* [Work required]: Every line with the word "read" in it should be extracted from the data that follows.

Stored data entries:
§ §

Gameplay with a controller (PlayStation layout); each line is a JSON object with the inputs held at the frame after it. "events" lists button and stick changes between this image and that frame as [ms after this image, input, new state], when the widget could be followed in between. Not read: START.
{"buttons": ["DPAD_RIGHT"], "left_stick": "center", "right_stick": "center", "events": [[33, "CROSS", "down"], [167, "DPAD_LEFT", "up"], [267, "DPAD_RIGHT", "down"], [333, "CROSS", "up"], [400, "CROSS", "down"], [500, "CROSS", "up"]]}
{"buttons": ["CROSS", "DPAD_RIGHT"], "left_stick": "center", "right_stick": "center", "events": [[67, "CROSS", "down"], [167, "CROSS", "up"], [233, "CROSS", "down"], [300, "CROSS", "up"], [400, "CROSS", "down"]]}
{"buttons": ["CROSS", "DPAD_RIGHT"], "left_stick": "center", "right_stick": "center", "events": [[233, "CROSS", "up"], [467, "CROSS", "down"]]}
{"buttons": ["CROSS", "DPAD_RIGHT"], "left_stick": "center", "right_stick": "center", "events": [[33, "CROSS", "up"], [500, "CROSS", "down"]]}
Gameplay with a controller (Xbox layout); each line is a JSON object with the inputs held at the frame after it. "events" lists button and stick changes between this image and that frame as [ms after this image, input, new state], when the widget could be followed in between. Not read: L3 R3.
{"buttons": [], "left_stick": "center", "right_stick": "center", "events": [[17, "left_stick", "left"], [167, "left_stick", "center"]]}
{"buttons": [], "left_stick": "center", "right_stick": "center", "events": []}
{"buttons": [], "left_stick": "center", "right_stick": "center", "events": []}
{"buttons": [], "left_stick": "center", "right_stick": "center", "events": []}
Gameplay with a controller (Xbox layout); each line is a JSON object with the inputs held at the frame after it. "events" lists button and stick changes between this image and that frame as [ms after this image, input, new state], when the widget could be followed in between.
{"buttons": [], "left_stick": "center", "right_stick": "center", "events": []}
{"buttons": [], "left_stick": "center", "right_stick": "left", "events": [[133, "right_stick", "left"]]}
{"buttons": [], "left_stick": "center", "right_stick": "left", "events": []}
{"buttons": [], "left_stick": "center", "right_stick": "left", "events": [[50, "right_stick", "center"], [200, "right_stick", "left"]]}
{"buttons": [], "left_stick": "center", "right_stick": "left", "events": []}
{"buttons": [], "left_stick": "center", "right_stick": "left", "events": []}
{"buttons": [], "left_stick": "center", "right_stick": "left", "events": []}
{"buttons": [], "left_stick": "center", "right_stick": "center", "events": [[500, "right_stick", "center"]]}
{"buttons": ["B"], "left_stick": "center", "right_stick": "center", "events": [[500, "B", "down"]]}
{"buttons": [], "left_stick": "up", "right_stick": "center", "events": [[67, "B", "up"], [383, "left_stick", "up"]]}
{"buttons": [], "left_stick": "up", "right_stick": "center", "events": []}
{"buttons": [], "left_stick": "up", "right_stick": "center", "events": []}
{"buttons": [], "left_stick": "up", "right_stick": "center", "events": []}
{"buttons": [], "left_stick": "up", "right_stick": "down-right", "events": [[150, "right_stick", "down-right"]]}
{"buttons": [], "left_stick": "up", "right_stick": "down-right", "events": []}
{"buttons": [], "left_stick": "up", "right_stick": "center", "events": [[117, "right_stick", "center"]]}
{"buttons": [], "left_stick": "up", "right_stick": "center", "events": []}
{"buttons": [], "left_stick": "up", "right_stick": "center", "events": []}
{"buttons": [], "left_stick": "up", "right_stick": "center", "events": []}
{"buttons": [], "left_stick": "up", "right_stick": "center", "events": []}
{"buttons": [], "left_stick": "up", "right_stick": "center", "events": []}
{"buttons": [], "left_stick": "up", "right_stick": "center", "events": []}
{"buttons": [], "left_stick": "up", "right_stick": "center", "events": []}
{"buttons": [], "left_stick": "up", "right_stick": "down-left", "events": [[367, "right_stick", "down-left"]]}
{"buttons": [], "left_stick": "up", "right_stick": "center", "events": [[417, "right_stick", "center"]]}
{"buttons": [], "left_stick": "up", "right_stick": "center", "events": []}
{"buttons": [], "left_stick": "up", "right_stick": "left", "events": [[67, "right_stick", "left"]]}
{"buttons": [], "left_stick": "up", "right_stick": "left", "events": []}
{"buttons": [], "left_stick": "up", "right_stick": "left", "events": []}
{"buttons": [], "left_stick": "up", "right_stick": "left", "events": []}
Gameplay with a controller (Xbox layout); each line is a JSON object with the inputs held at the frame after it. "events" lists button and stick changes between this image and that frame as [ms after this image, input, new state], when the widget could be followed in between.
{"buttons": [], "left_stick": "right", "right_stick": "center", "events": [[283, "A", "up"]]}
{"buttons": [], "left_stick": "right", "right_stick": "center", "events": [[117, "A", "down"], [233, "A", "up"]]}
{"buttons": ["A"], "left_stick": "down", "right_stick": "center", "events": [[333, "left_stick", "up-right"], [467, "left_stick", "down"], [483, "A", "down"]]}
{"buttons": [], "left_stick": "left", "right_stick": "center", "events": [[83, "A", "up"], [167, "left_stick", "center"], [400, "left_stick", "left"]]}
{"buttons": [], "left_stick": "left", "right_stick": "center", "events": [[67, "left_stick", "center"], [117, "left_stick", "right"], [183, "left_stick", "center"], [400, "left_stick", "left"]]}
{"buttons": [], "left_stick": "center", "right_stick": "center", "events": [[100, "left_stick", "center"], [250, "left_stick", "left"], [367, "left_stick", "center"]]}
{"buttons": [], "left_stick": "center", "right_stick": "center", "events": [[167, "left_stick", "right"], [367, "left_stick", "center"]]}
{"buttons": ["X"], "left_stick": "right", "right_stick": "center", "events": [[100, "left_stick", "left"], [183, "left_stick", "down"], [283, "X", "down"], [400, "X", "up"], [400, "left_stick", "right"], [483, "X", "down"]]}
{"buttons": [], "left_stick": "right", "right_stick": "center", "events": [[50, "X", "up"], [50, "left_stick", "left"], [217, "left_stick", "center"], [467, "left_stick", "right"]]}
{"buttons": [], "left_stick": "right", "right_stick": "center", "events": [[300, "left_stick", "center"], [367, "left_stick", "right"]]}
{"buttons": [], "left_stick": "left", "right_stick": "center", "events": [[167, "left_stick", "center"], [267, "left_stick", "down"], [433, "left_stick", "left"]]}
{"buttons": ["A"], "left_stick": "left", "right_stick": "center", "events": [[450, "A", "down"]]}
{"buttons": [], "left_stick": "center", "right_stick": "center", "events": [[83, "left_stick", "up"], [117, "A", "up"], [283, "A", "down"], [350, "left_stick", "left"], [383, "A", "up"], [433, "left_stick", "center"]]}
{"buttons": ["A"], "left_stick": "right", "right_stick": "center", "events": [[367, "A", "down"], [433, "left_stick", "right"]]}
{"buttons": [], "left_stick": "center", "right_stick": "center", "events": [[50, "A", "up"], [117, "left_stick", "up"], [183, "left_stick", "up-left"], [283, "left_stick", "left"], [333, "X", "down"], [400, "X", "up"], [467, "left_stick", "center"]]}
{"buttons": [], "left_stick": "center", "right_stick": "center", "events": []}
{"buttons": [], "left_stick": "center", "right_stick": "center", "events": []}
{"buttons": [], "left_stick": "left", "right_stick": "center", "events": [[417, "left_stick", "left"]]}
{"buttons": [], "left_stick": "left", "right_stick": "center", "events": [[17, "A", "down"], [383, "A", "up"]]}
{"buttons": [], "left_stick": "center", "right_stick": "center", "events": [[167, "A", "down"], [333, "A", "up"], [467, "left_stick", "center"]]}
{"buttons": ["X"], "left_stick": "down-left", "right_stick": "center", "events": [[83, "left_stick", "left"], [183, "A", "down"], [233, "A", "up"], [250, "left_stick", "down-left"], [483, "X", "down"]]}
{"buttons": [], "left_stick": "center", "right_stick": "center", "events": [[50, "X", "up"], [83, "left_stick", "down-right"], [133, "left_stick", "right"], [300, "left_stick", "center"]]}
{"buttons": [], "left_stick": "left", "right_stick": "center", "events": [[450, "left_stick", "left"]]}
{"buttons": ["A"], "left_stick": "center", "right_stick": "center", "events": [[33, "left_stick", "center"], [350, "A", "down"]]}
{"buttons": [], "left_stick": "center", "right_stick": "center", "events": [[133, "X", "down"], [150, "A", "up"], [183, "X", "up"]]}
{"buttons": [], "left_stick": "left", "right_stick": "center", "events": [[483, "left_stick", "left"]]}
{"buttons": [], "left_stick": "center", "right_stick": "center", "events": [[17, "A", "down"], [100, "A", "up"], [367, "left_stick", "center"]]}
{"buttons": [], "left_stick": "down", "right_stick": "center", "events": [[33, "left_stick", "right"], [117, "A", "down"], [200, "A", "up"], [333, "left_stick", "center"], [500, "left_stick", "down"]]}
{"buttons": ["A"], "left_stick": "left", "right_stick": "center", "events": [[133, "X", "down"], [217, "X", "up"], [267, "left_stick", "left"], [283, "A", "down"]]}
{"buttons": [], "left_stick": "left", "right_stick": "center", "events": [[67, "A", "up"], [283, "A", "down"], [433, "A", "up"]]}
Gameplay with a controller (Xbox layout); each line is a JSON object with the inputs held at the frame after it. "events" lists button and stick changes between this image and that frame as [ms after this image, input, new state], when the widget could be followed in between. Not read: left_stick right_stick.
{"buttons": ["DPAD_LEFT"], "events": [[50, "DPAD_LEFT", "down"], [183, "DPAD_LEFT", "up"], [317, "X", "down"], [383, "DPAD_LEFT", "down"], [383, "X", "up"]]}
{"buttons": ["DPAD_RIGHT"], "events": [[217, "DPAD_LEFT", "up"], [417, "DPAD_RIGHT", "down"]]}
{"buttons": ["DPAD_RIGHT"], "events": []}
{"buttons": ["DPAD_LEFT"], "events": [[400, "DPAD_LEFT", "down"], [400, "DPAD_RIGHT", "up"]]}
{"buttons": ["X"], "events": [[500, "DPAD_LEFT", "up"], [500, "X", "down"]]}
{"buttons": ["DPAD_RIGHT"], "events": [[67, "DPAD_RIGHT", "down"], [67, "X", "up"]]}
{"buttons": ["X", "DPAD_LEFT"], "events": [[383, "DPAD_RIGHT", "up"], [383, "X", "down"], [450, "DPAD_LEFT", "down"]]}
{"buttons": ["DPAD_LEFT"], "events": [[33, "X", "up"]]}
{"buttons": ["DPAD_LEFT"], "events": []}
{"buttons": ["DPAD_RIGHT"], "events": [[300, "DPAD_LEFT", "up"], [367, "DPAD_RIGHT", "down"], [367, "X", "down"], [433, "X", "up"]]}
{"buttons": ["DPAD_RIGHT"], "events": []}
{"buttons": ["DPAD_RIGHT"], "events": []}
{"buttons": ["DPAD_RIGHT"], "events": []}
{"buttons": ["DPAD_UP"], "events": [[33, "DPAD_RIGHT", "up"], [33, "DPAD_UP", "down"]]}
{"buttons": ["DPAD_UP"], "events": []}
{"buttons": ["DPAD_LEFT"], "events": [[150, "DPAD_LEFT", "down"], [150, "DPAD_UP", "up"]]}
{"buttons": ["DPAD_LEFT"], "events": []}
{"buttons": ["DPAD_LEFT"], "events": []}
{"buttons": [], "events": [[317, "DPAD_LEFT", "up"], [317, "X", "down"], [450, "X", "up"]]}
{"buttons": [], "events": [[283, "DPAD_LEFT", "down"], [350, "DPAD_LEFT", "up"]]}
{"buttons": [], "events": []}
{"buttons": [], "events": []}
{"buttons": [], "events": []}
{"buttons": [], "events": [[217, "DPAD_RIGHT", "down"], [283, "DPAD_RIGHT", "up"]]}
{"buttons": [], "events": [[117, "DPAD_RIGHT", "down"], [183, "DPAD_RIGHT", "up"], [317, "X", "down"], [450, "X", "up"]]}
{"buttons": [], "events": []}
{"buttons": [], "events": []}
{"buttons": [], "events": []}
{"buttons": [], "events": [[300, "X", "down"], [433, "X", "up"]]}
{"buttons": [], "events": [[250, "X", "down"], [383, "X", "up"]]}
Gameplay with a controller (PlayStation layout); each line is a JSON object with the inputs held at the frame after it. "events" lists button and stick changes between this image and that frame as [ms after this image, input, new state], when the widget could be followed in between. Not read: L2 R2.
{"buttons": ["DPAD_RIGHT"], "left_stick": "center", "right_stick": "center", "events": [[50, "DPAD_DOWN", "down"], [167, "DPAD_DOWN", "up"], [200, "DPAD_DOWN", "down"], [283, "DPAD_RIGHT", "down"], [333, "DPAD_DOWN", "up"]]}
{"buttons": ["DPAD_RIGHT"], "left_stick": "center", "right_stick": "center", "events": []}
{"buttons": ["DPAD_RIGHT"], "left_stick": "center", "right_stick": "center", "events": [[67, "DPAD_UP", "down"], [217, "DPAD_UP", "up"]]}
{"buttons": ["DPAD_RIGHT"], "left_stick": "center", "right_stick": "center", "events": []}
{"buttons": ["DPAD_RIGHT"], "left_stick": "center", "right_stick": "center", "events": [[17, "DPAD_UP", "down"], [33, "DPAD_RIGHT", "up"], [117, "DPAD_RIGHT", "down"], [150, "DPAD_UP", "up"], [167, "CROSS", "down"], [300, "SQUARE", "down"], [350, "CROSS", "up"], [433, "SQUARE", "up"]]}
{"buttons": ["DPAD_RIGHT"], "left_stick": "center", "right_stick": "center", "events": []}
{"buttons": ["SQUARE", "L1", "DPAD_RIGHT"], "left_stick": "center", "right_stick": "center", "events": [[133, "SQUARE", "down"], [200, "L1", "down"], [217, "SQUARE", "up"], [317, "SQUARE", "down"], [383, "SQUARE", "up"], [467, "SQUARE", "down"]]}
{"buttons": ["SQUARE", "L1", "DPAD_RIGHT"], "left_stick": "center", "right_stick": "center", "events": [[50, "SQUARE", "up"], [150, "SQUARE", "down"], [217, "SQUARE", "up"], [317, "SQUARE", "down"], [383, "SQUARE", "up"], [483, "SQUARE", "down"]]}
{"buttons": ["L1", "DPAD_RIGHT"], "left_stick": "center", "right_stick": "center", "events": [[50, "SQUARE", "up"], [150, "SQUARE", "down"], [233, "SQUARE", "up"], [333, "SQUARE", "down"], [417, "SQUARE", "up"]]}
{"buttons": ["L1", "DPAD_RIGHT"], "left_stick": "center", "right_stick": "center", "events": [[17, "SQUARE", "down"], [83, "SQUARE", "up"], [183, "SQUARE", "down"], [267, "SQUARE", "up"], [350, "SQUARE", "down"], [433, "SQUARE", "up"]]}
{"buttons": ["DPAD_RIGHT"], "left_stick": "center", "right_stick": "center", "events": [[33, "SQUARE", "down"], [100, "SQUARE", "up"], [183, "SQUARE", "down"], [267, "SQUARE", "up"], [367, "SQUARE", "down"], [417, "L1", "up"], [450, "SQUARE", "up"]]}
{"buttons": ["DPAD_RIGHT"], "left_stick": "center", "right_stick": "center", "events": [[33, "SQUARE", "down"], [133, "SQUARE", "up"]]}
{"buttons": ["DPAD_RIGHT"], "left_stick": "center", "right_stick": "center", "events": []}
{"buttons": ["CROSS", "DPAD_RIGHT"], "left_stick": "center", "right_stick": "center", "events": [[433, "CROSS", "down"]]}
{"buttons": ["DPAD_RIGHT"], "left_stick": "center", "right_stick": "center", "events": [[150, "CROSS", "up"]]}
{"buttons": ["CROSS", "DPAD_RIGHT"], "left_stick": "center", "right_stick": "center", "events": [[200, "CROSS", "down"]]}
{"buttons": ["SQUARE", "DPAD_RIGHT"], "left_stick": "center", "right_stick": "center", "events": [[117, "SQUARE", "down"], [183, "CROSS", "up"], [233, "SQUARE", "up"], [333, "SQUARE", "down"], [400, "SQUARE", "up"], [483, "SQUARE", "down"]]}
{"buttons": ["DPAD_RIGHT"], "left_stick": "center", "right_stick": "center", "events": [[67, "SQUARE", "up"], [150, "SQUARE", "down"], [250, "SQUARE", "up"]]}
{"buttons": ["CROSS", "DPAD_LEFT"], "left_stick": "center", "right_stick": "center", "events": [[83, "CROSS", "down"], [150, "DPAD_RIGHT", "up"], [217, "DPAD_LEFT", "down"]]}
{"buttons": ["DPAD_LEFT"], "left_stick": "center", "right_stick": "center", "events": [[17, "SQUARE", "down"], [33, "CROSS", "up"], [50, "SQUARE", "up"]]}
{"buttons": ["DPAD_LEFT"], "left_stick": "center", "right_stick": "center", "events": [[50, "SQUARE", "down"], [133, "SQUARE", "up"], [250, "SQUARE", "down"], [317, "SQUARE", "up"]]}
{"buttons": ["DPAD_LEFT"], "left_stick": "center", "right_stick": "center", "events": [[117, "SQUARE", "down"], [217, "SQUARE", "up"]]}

§ §

* [Solution to the problem]:
Gameplay with a controller (PlayStation layout); each line is a JSON object with the inputs held at the frame after it. "events" lists button and stick changes between this image and that frame as [ms after this image, input, new state], when the widget could be followed in between. Not read: START.
Gameplay with a controller (Xbox layout); each line is a JSON object with the inputs held at the frame after it. "events" lists button and stick changes between this image and that frame as [ms after this image, input, new state], when the widget could be followed in between. Not read: L3 R3.
Gameplay with a controller (Xbox layout); each line is a JSON object with the inputs held at the frame after it. "events" lists button and stick changes between this image and that frame as [ms after this image, input, new state], when the widget could be followed in between. Not read: left_stick right_stick.
Gameplay with a controller (PlayStation layout); each line is a JSON object with the inputs held at the frame after it. "events" lists button and stick changes between this image and that frame as [ms after this image, input, new state], when the widget could be followed in between. Not read: L2 R2.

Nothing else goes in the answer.